This restored confidence from early-stage investors has allowed entrepreneurs to develop a new wave of online services that have hit it big with users while providing sustainable business models for their startups. Social bookmarking, social networking, blogging, online video, photo sharing, content syndication and podcasting have all recently changed online communications among consumers and organizations.

Along the way, venture capitalists and entrepreneurs have learned valuable lessons from the dot-com debacle. The result: a healthier investment and entrepreneurial climate that again supports Internet innovation. Although some worry that this renewed optimism could yield a new Internet bubble, experts say some principles have taken hold for good.

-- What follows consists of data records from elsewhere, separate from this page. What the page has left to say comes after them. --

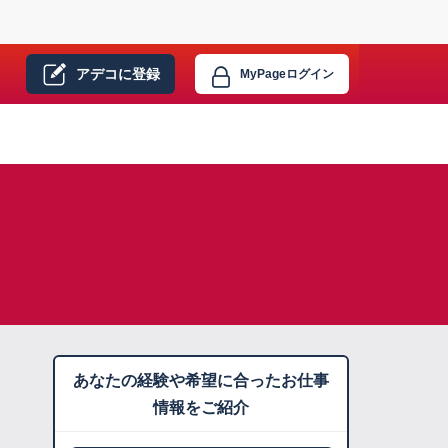
アデコに
登録
MyPage
ログイン
あなたの経験や希望に合ったお仕事
情報をご紹介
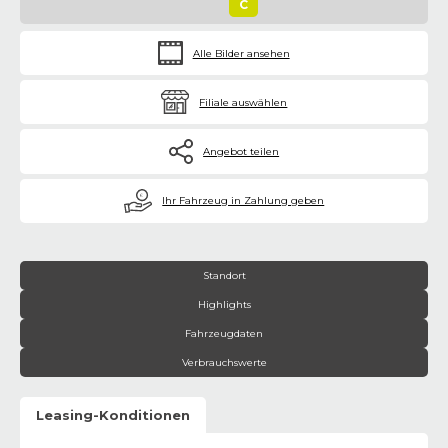
C
Alle Bilder ansehen
Filiale auswählen
Angebot teilen
€
Ihr Fahrzeug in Zahlung geben
Standort
Highlights
Fahrzeugdaten
Verbrauchswerte
Leasing-Konditionen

For starters, venture capitalists today claim to better understand the products and services offered by startups they fund and apply stricter principles when evaluating whether to back a company. In the dot-com heyday, venture capitalists often poured money on companies without giving their business plans rigorous reviews and without grasping the startups' core technology.

"In the late 1990s, VCs had a sense of the promise of Internet services but no real understanding of how those services got built, differentiated, defended and became businesses," says Brad Burnham, a partner at Union Square Ventures, a New York venture capital firm. "Now people have a better appreciation for what makes for an attractive user experience and a sustainable business."

Meanwhile, entrepreneurs now build useful online services and companies that require modest startup investment. This contrasts with the excesses of the late 1990s, when startups often spent millions of dollars before launching services. Many point at Google Inc. -- a survivor of the dot-com carnage -- as the company that set the example for this now popular formula of spending moderately while focusing on delivering an online service that generates mass appeal and attracts online advertisers.